What you are asked to do: Would you repeat every entry below word for word but drop the images?

[Itemized modification records]
************
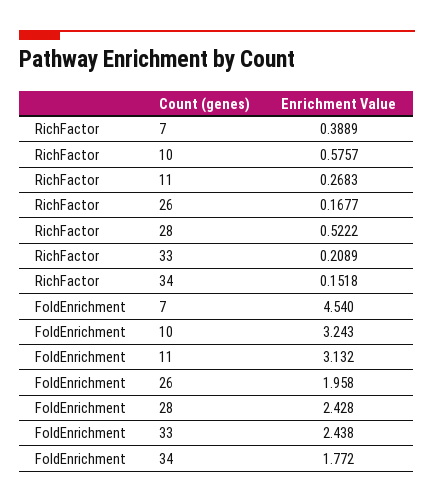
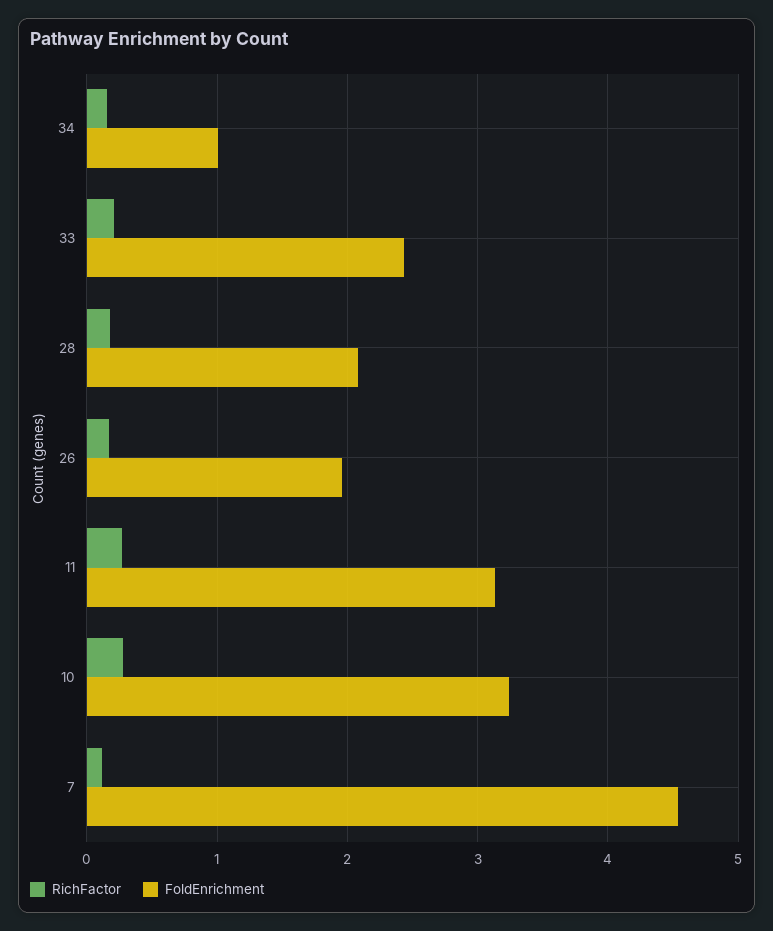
RichFactor, 7: 0.3889 -> 0.1
RichFactor, 10: 0.5757 -> 0.3
RichFactor, 28: 0.5222 -> 0.2
FoldEnrichment, 28: 2.428 -> 2.1
FoldEnrichment, 34: 1.772 -> 1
************
Output of the exercise:
RichFactor, 7: 0.3889 -> 0.1
RichFactor, 10: 0.5757 -> 0.3
RichFactor, 28: 0.5222 -> 0.2
FoldEnrichment, 28: 2.428 -> 2.1
FoldEnrichment, 34: 1.772 -> 1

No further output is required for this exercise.